Significant Medication Errors Due to Documentation and Communication Failures
Penalty
Summary
The facility failed to ensure that residents were free from significant medication errors, as evidenced by multiple incidents involving the administration of anticoagulants, insulin, and narcotic pain medications. In one case, a resident with intact cognition and a physician order for Warfarin received a double dose due to a lack of communication and documentation between nursing staff and a medication aide during a shift change. The nurse administered the medication but did not document it, leading the medication aide to administer a second dose. This resulted in the resident receiving 8 mg instead of the prescribed 4 mg of Warfarin. Another incident involved a resident with diabetes who was prescribed sliding scale insulin. The LPN checked the resident's blood sugar and administered insulin after the resident had already eaten, contrary to the physician's order to administer insulin before meals. The blood sugar was recorded at 200 mg/dL, and 2 units of insulin were given, but the timing did not align with the prescribed protocol. A third resident, also with intact cognition, was prescribed oxycodone for chronic pain.
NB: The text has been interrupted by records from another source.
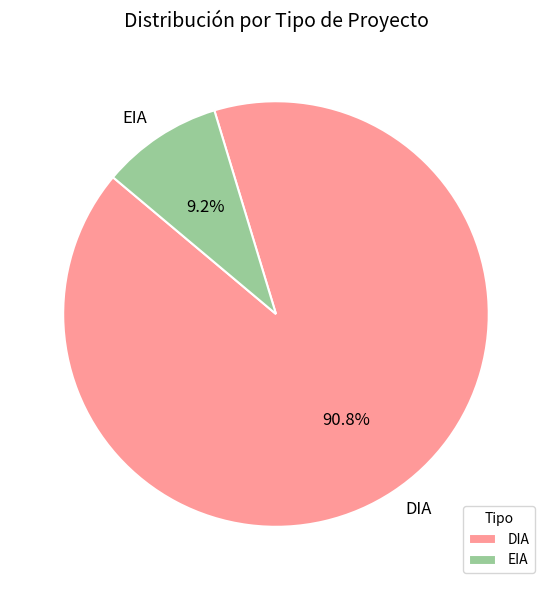

The EIA slice represents 1% of the pie. True or false?

False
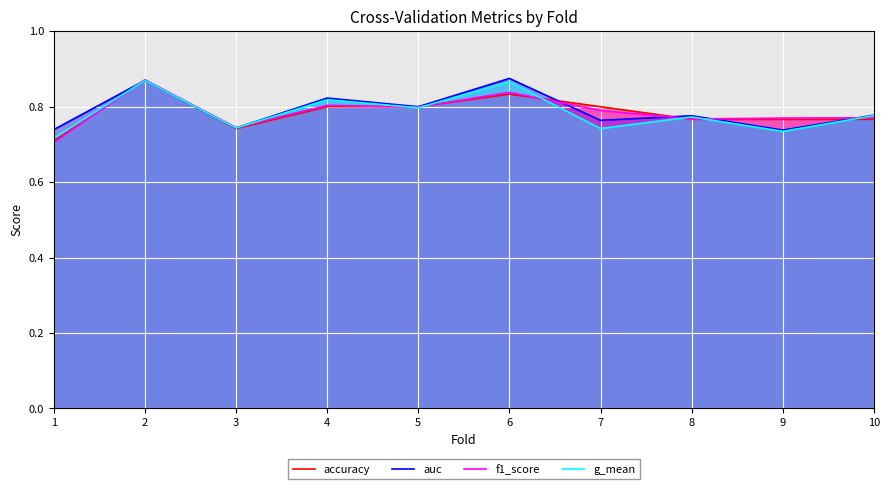

At how many categories does at least one series exceed 0?

10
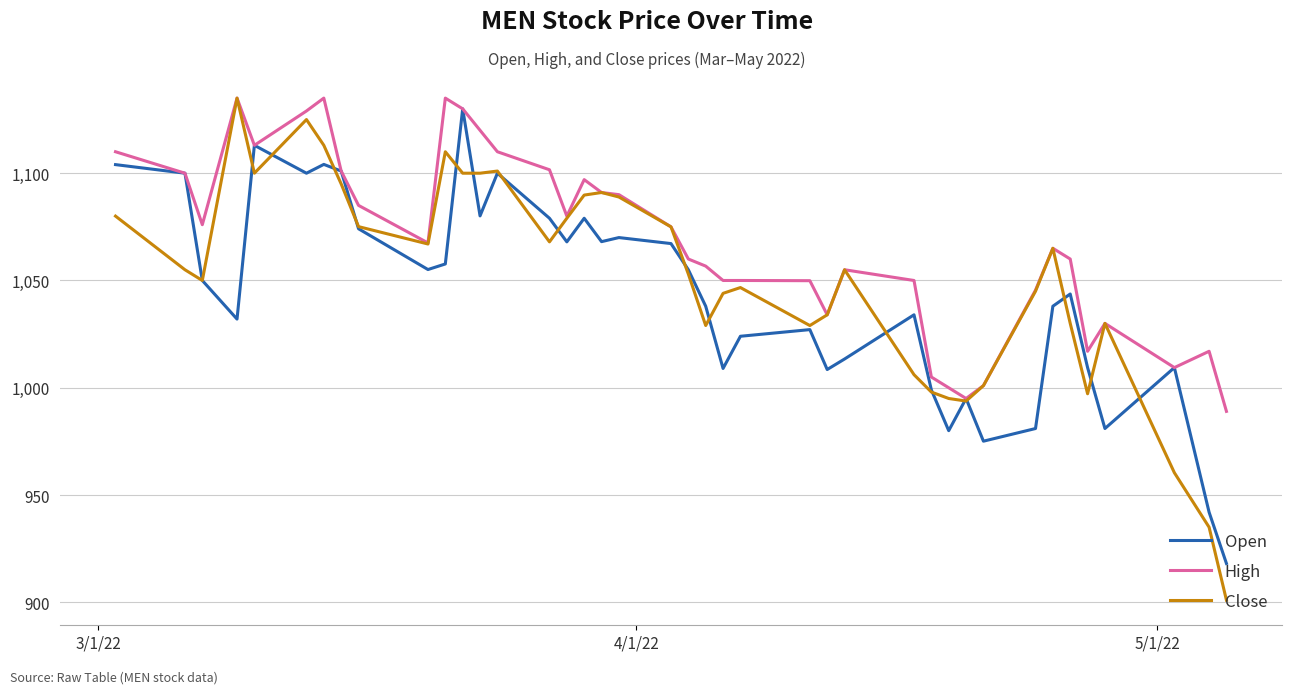

What is the minimum value shown in the chart?

901.0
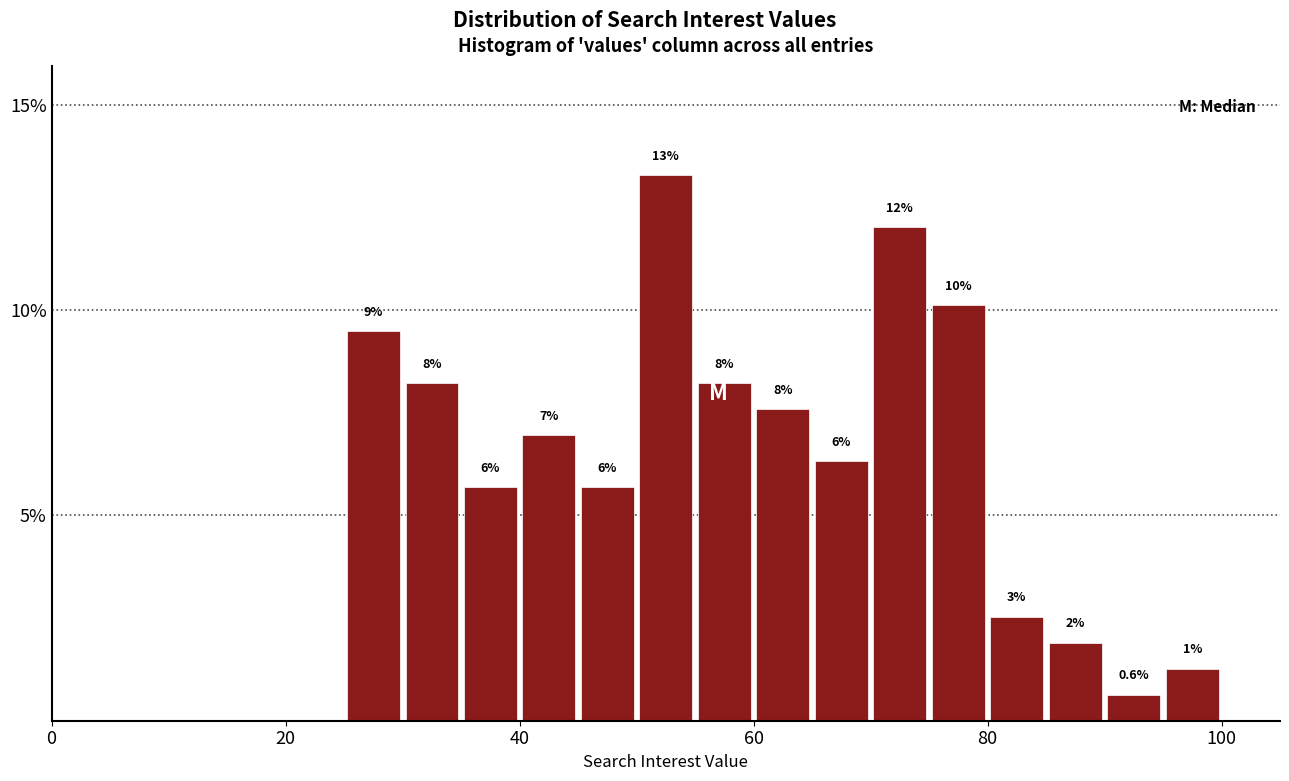

Read against the x-axis, roughly where is the centre of the tallest bar?

52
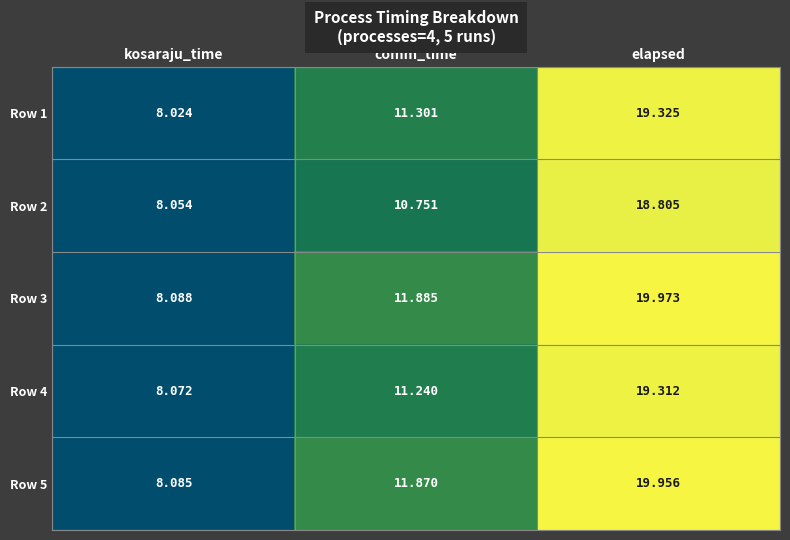

Which category has the lowest value in the Row 5 series?

kosaraju_time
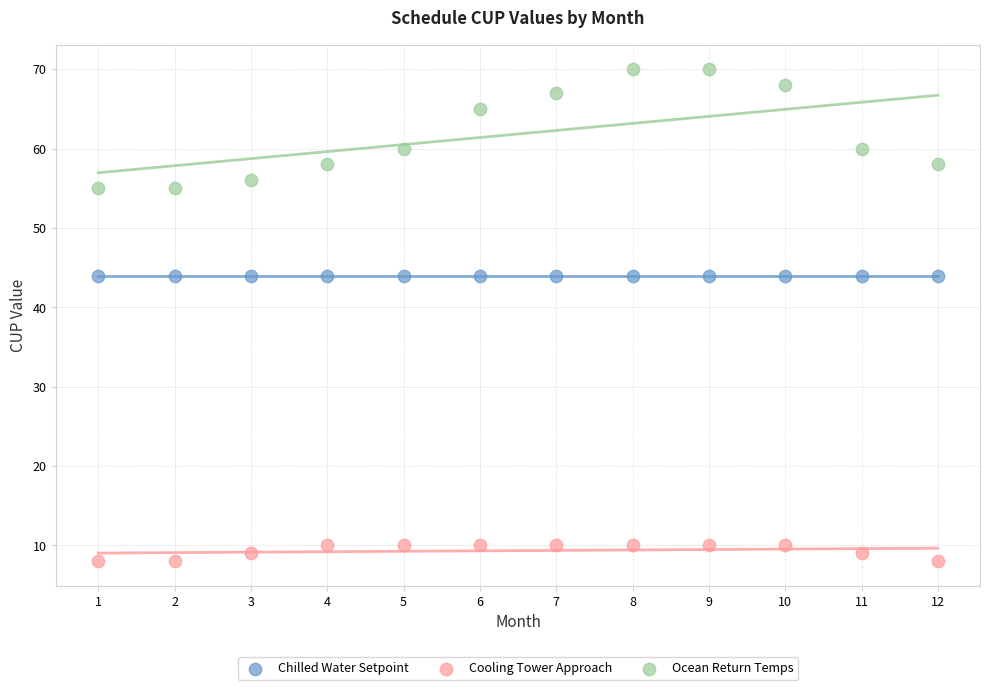

Which series contains the highest Y value?

Ocean Return Temps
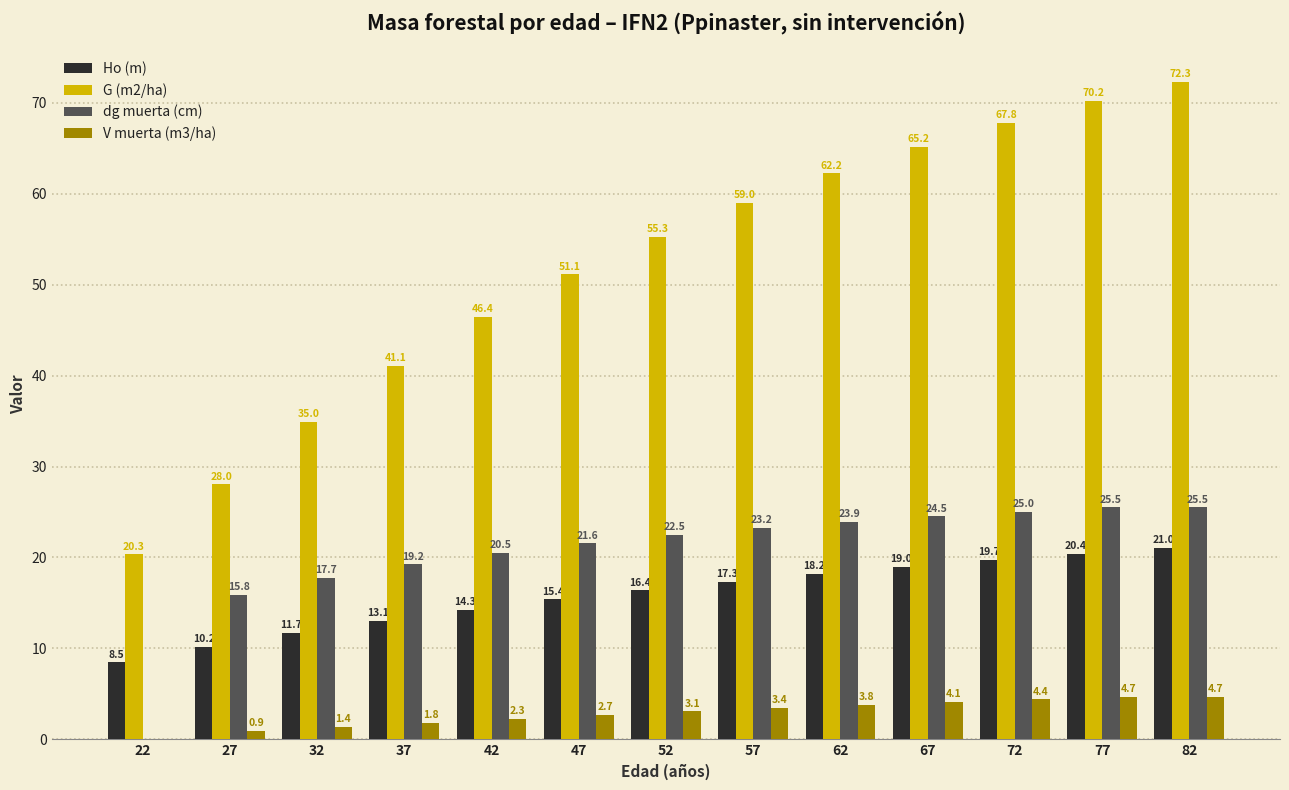

True or false: G (m2/ha) has a value of 21.1 at 82.

False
Due to a similar breakdown in communication and documentation, both an LPN and a medication aide administered a 5 mg dose of oxycodone, resulting in the resident receiving a double dose. Additionally, a resident with severe pulmonary hypertension was prescribed Apixaban following hospital discharge, but a transcription error led to the incorrect entry of the medication order. The facility failed to clarify the discharge instructions with the hospital, resulting in the resident receiving an incorrect dosing regimen. These incidents were confirmed through interviews, record reviews, and direct observation, and were not in accordance with the facility's medication administration policy.